How do I get a thicker heartier sound?

gongli

New member
When I compare my recordings to an award winning engineer's work, mine is thine and small sounding.
Are the gears giving me this, or perhaps mixing technique?

I am using US-1800 Tascam interface, Studio Projects microphones C1 and C4, with Epic reverb.
His is apple computer based system with $35,000 effects hardware Lexicon, with Schoeps and Neumann U87 mics.

Any light on this problem will be greatly appreciated...

Oh, and I record classical music - cello with piano accompaniment.

Thank you sincerely, and have a great one everyone !
:D
 
Experience. That's the key word. He would probably get similar results using your gear.
It's more then gear and the mixing.
The recording process is a whole series of little and not so little steps where everything is done right and with care.

Mixing is only one of the last steps where everything gets blended together.

One can only mix what is there in the first place.

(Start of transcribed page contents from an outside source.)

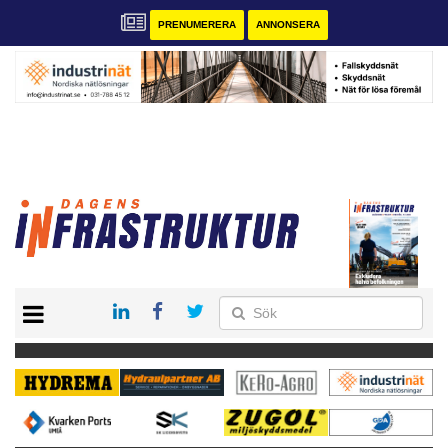
PRENUMERERA
ANNONSERA
START
KONTAKT
VÅRA ANDRA MAGASIN
PRENUMERERA
ANNONSERA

If you know this person, maybe you could ask if he'd let you help him set up mics sometime. A lot can be learned from just that.
 
When I compare my recordings to an award winning engineer's work, mine is thine and small sounding.
Are the gears giving me this, or perhaps mixing technique?

I am using US-1800 Tascam interface, Studio Projects microphones C1 and C4, with Epic reverb.
His is apple computer based system with $35,000 effects hardware Lexicon, with Schoeps and Neumann U87 mics.

Any light on this problem will be greatly appreciated...

Oh, and I record classical music - cello with piano accompaniment.

Thank you sincerely, and have a great one everyone !
:D

You're recording exactly the same player(s) / instrument / room as the professional aren't you? So there's a reasonable basis for comparison.
 
Yes exactly the same artist / song, and mine is thin and not as satisfying as the pros...
That is a good point - I will ask him if he would give me pointers - he is a super nice humble guy, considering he won an academic award for classical recording engineer !
 
Let's not forget the source and the space here...

Put a Strad or a Lupot (well, nice ones - There are "meh" sounding Strads and Lupots) in a "meh" sounding space and you're going to get a "meh" sounding recording limited by the space.

Put a Roth or a Yamaha in room two at Abbey Road and also get a "meh" sounding recording limited by the source.

Put the Lupot in room two -- Now you're limited by the gear. And you're always limited by the engineer's ears and the monitoring chain.

But in basically every case - the source and the space (which is really just an extension of the source) are going to be 95% of the recording.
 
Some of it could be in the musical arrangement. If you write the song to have a thick hearty sound, then the mix will not have too hard of a time going there. Remember that the notes being played create waveforms that interact with each other as you mix them together just as much as what effects you use.